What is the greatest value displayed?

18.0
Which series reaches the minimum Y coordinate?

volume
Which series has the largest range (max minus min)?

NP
§
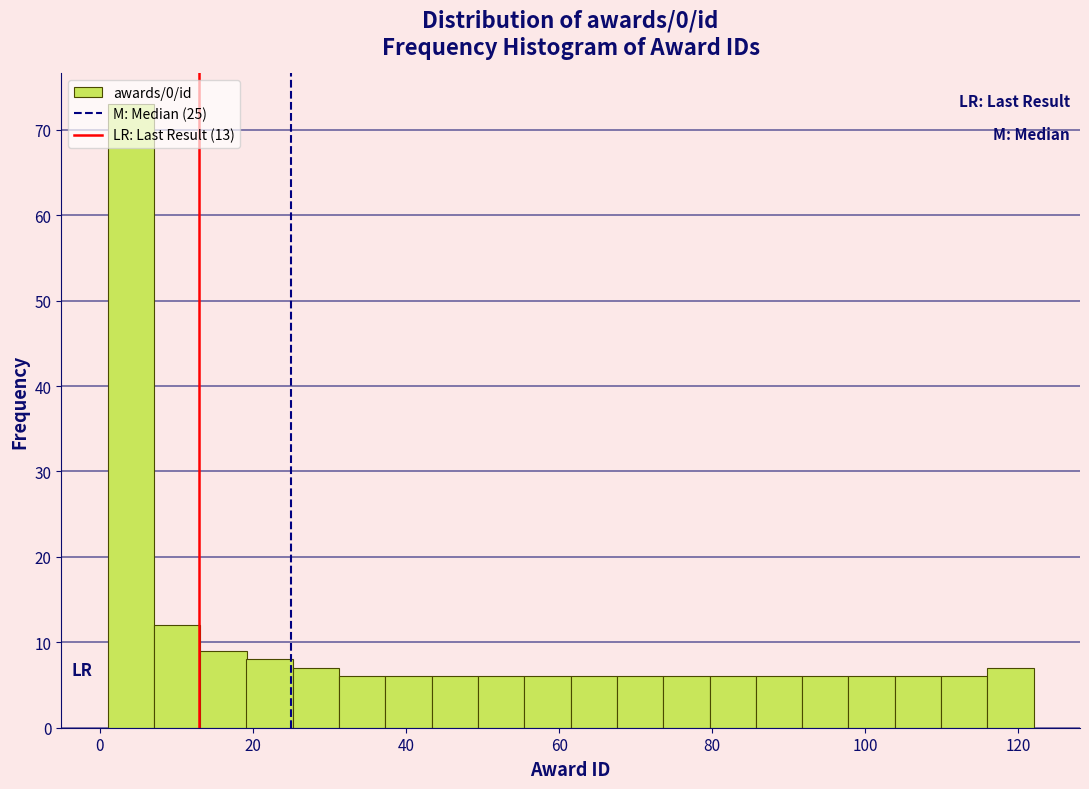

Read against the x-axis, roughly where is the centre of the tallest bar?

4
§
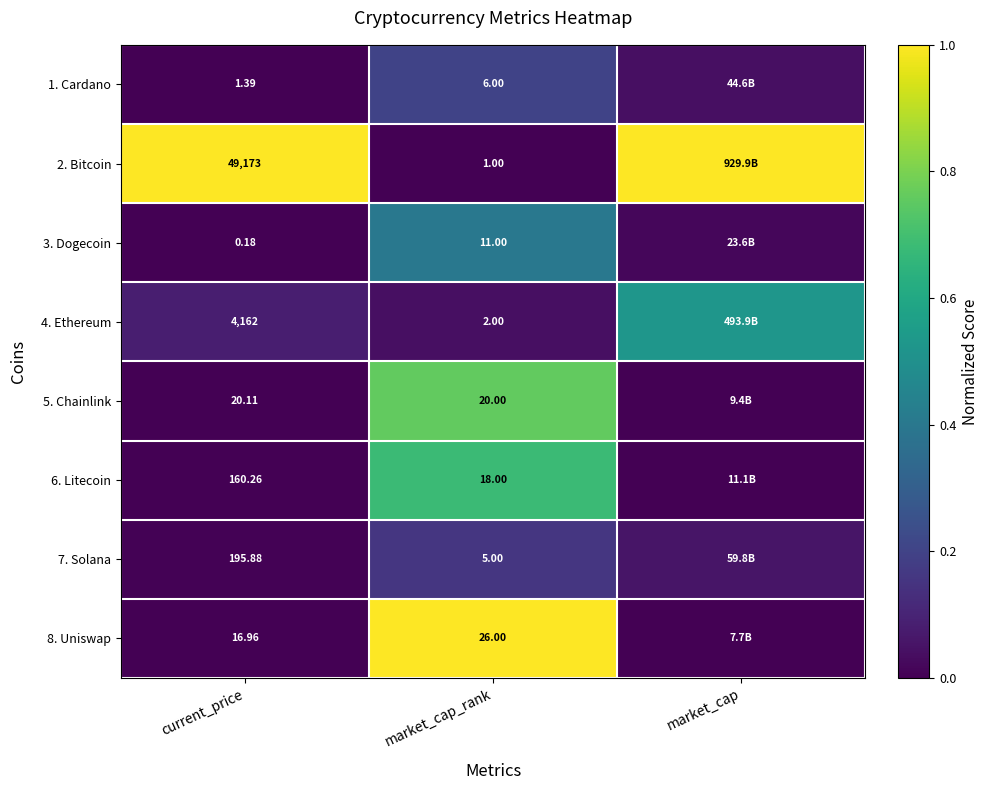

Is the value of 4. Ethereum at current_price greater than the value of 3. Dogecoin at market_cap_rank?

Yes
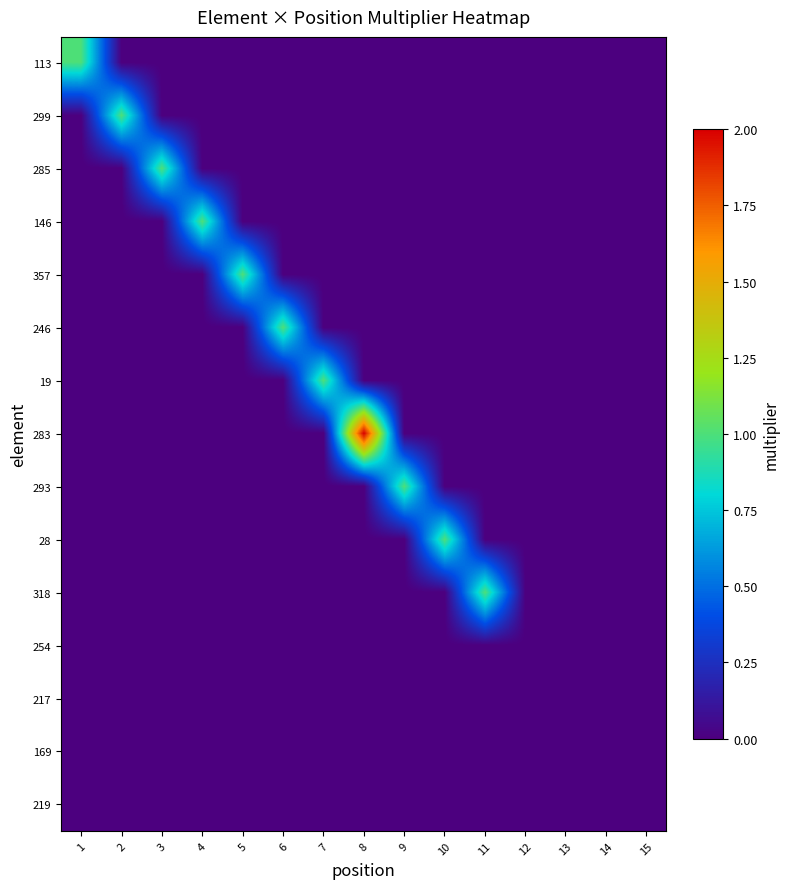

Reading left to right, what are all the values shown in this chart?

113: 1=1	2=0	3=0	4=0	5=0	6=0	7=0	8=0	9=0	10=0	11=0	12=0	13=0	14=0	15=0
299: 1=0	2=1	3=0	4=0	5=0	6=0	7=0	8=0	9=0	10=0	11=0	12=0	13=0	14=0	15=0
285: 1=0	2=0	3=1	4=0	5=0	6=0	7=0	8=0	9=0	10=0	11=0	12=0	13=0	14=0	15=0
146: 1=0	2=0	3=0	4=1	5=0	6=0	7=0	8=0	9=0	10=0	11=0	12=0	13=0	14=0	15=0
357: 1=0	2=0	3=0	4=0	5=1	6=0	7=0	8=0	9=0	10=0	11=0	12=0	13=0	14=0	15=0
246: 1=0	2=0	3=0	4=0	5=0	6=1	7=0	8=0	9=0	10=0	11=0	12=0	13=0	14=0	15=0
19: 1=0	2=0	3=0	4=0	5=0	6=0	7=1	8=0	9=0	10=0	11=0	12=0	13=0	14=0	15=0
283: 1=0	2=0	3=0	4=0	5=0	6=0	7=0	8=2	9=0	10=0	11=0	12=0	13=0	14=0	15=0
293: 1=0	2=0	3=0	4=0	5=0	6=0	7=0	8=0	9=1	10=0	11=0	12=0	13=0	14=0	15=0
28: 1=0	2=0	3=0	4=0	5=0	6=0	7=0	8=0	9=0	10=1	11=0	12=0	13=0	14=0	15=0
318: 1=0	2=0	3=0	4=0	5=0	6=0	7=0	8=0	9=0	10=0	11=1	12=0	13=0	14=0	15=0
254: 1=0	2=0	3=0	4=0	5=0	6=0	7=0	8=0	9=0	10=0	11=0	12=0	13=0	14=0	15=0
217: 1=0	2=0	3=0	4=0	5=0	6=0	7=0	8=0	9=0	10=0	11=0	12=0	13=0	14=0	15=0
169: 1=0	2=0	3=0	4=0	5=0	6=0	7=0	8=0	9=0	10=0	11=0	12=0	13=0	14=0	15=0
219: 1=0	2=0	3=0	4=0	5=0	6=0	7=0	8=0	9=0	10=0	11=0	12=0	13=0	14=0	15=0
§
Convert the part of the listing above that begins at the line containing "Is the value" and ends after the line containing "Reading left to" into a JSON list of strings, one per line. Leave out blank lines and the pictures.

**Answer space:**
[
  "Is the value of 4. Ethereum at current_price greater than the value of 3. Dogecoin at market_cap_rank?",
  "Yes",
  "Reading left to right, what are all the values shown in this chart?"
]